Energetics (C3.2)
Energy changes in chemical reactions appear on almost every Gateway A Chemistry paper. Bond energy calculations and reaction profile diagrams are the most common exam items.
Exothermic and endothermic reactions
All chemical reactions involve breaking bonds (requires energy) and making new bonds (releases energy). The overall energy change depends on which dominates.
Exothermic reaction: energy released to surroundings > energy absorbed.
- Temperature of surroundings increases.
- Products have LESS energy than reactants.
- ΔH is negative.
- Examples: combustion, neutralisation, oxidation, respiration, hand warmers.

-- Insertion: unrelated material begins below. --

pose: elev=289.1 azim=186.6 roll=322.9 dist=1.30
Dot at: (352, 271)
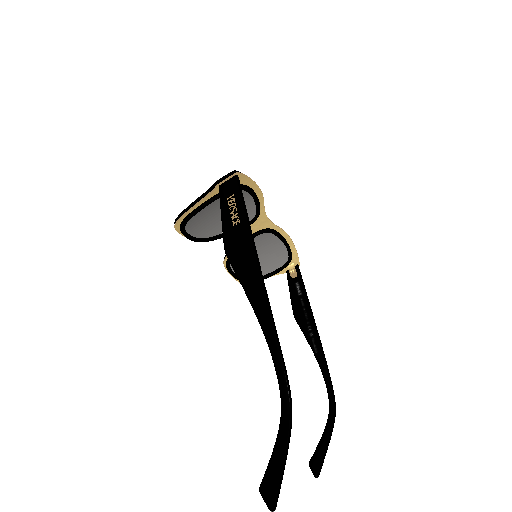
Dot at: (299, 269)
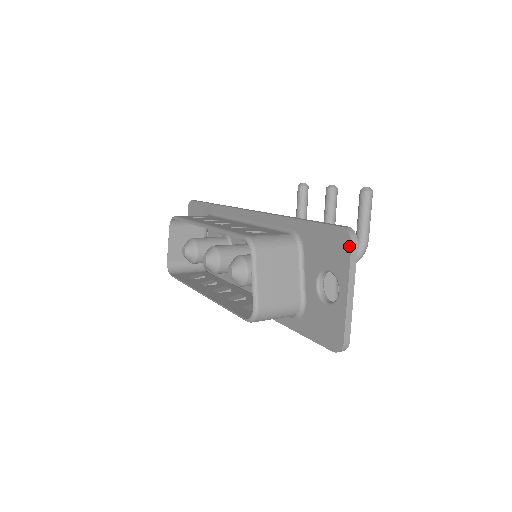
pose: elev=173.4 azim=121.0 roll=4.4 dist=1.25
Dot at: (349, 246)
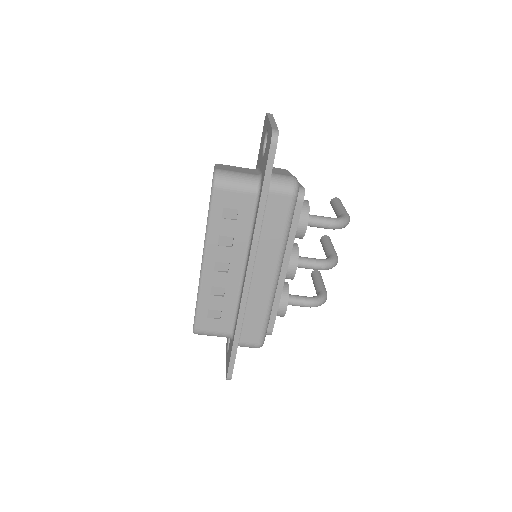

Endothermic reaction: energy absorbed from surroundings > energy released.
- Temperature of surroundings decreases.
- Products have MORE energy than reactants.
- ΔH is positive.
- Examples: thermal decomposition, photosynthesis, dissolving ammonium nitrate in water, sports cold packs.
Reaction profile (energy diagram)
A reaction profile plots energy (y-axis) against progress of reaction (x-axis):
- Exothermic: reactants sit higher than products. The gap = energy released = ΔH (negative).
- Endothermic: reactants sit lower than products. The gap = energy absorbed = ΔH (positive).
- The hump between reactants and products = activation energy (Eₐ) — the minimum energy needed to start the reaction.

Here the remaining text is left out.